ECE 457C: Reinforcement Learning
Mark Crowley
Estimated study time: 5 minutes
Table of contents
Sources and References
Equivalent UW courses — CS 486/686 (Introduction to Artificial Intelligence), CS 885 (Reinforcement Learning) Primary textbook — Richard S. Sutton and Andrew G. Barto, Reinforcement Learning: An Introduction, 2nd edition, MIT Press, 2018 Supplementary references — Dimitrakakis and Ortner, Decision Making Under Uncertainty and Reinforcement Learning; Ghavamzadeh et al., Bayesian Reinforcement Learning: A Survey, 2016
Equivalent UW Courses
ECE 457C lines up most closely with CS 885 (Pascal Poupart’s reinforcement-learning course) — both work through the Sutton and Barto textbook and cover MDPs, dynamic programming, TD methods, function approximation, and deep RL. CS 486/686 is the cross-listed undergrad/grad intro-to-AI course (one course, two numbers) and touches MDPs and basic RL in one or two lectures inside a much broader survey of search, logic, probability, Bayes nets, and ML, so it overlaps ECE 457C only at the MDP/RL segment. In practice ECE 457C gives engineering undergraduates a CS 885-style experience tuned for an undergraduate workload.
What This Course Adds Beyond the Equivalents
Compared with CS 486/686, ECE 457C goes much deeper into RL specifically — it is not a broad AI survey, and the assignments force students to implement SARSA, Q-learning, DQN, and policy-gradient methods in Python rather than just discussing them. The course also explicitly makes the connection to control theory, which is natural for ECE students and less emphasized in the CS equivalents. What it omits relative to CS 885 is the research-paper reading component and some of the more theoretical material (PAC bounds, convergence proofs in detail, bandit regret analysis), and unlike CS 486/686 it does not cover logic, knowledge representation, or classical search.
Topic Summary
Motivation and Probability Review
Why reasoning under uncertainty matters; the place of RL inside machine learning and AI; a quick refresher on probability, expectation, and conditional distributions. Sets up the vocabulary for everything that follows.
Multi-Armed Bandits
Exploration versus exploitation in the simplest non-trivial setting, with epsilon-greedy, UCB, and Thompson sampling. Bandits are MDPs without state, and the regret framework introduced here recurs throughout RL.
Markov Decision Processes
An MDP is the tuple \( (S, A, P, R, \gamma) \) with transition probabilities \( P(s' \mid s, a) \) and reward function \( R(s, a) \). The discounted return and the value function \( V^{\pi}(s) \) are the central objects of study.
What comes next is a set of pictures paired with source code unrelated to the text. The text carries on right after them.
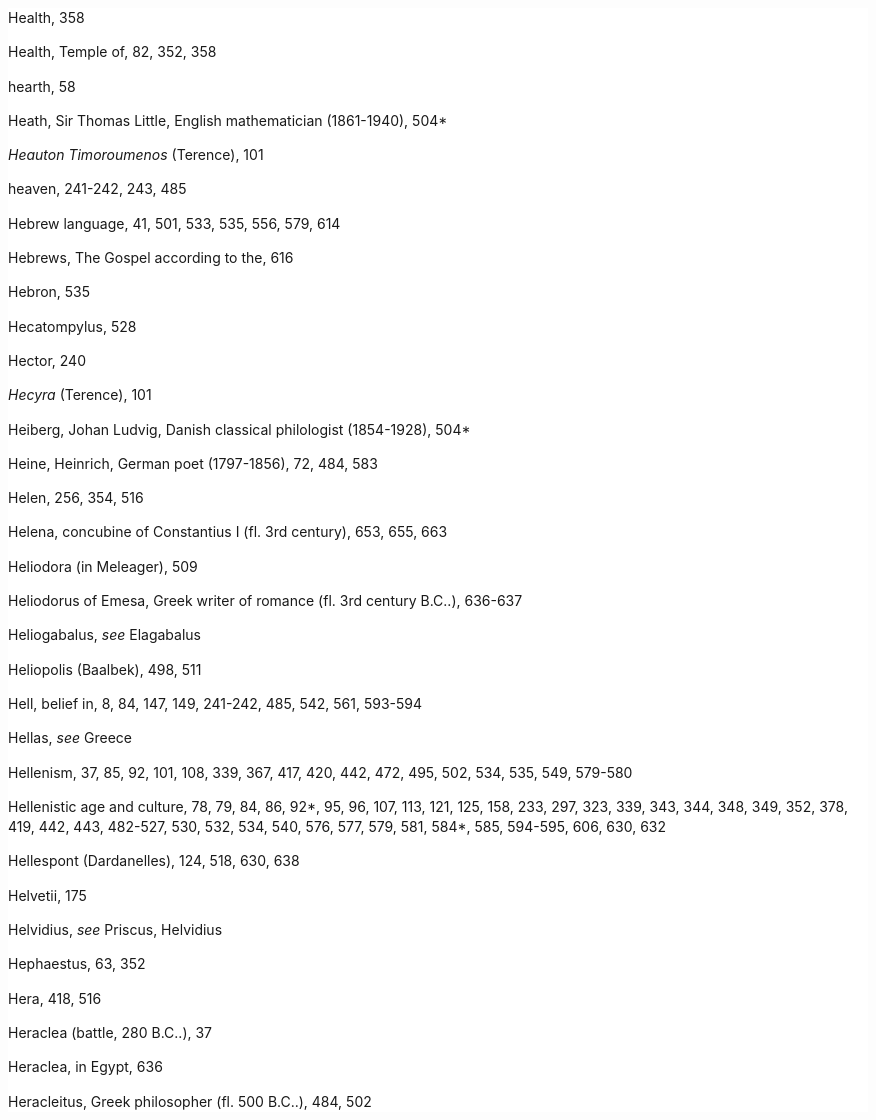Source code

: Health, 358

Health, Temple of, 82, 352, 358

hearth, 58

Heath, Sir Thomas Little, English mathematician \(1861-1940\), 504\*

*Heauton Timoroumenos* \(Terence\), 101

heaven, 241-242, 243, 485

Hebrew language, 41, 501, 533, 535, 556, 579, 614

Hebrews, The Gospel according to the, 616

Hebron, 535

Hecatompylus, 528

Hector, 240

*Hecyra* \(Terence\), 101

Heiberg, Johan Ludvig, Danish classical philologist \(1854-1928\), 504\*

Heine, Heinrich, German poet \(1797-1856\), 72, 484, 583

Helen, 256, 354, 516

Helena, concubine of Constantius I \(fl. 3rd century\), 653, 655, 663

Heliodora \(in Meleager\), 509

Heliodorus of Emesa, Greek writer of romance \(fl. 3rd century B.C..\), 636-637

Heliogabalus, *see* Elagabalus

Heliopolis \(Baalbek\), 498, 511

Hell, belief in, 8, 84, 147, 149, 241-242, 485, 542, 561, 593-594

Hellas, *see* Greece

Hellenism, 37, 85, 92, 101, 108, 339, 367, 417, 420, 442, 472, 495, 502, 534, 535, 549, 579-580

Hellenistic age and culture, 78, 79, 84, 86, 92\*, 95, 96, 107, 113, 121, 125, 158, 233, 297, 323, 339, 343, 344, 348, 349, 352, 378, 419, 442, 443, 482-527, 530, 532, 534, 540, 576, 577, 579, 581, 584\*, 585, 594-595, 606, 630, 632

Hellespont \(Dardanelles\), 124, 518, 630, 638

Helvetii, 175

Helvidius, *see* Priscus, Helvidius

Hephaestus, 63, 352

Hera, 418, 516

Heraclea \(battle, 280 B.C..\), 37

Heraclea, in Egypt, 636

Heracleitus, Greek philosopher \(fl. 500 B.C..\), 484, 502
Solving MDPs: Bellman Equations and DP
The Bellman expectation and optimality equations express \( V^{*} \) as a fixed point, and value iteration and policy iteration are the two canonical dynamic-programming solvers. Connection to control theory (LQR, Bellman’s principle of optimality) is made explicit.
SARSA and Q-Learning
Model-free TD control: SARSA is on-policy, Q-learning is off-policy, and both update
\[ Q(s, a) \leftarrow Q(s, a) + \alpha\bigl[r + \gamma \max_{a'} Q(s', a') - Q(s, a)\bigr] \]from single transitions. These are the workhorses of tabular RL.
Temporal Difference Learning with Eligibility Traces
TD(\(\lambda\)) and eligibility traces interpolate between one-step TD and full Monte Carlo returns, trading bias against variance. Gives a unified view of the return-estimation spectrum.
State Representation and Value Function Approximation
When \( S \) is too large to tabulate, \( V \) and \( Q \) are approximated by parametric functions trained with stochastic gradient descent. Linear features first, then neural networks.
Neural Network Basics
Fully connected MLPs, backpropagation, CNNs and LSTMs, and regularization. Reviewed only enough to support deep-RL methods later.
Deep Q-Networks
DQN replaces the Q-table with a neural network and stabilises training with experience replay and a target network. The Atari results that launched modern deep RL are the motivating example.
Policy Gradients and Actor-Critic
REINFORCE estimates \( \nabla_\theta J(\theta) = \mathbb{E}[\nabla_\theta \log \pi_\theta(a\mid s)\, Q^{\pi}(s,a)] \), and actor-critic methods reduce variance by learning a value baseline. Opens the door to continuous-action RL.
Advanced Algorithm Variants
A3C, A2C, DPG, DDPG, TRPO, PPO, SAC, and decision transformers as points in the design space of modern deep RL. Students see why there is no single winner.
Monte Carlo Tree Search
MCTS as an anytime planning algorithm for (PO)MDPs, and the AlphaGo/AlphaZero architecture that combines MCTS with learned value and policy networks. Ties planning and learning together.
Human Preference and Moral Reasoning
RLHF for large language models and the use of RL concepts in theories of human moral cognition. A short look at where the field is going beyond traditional control problems.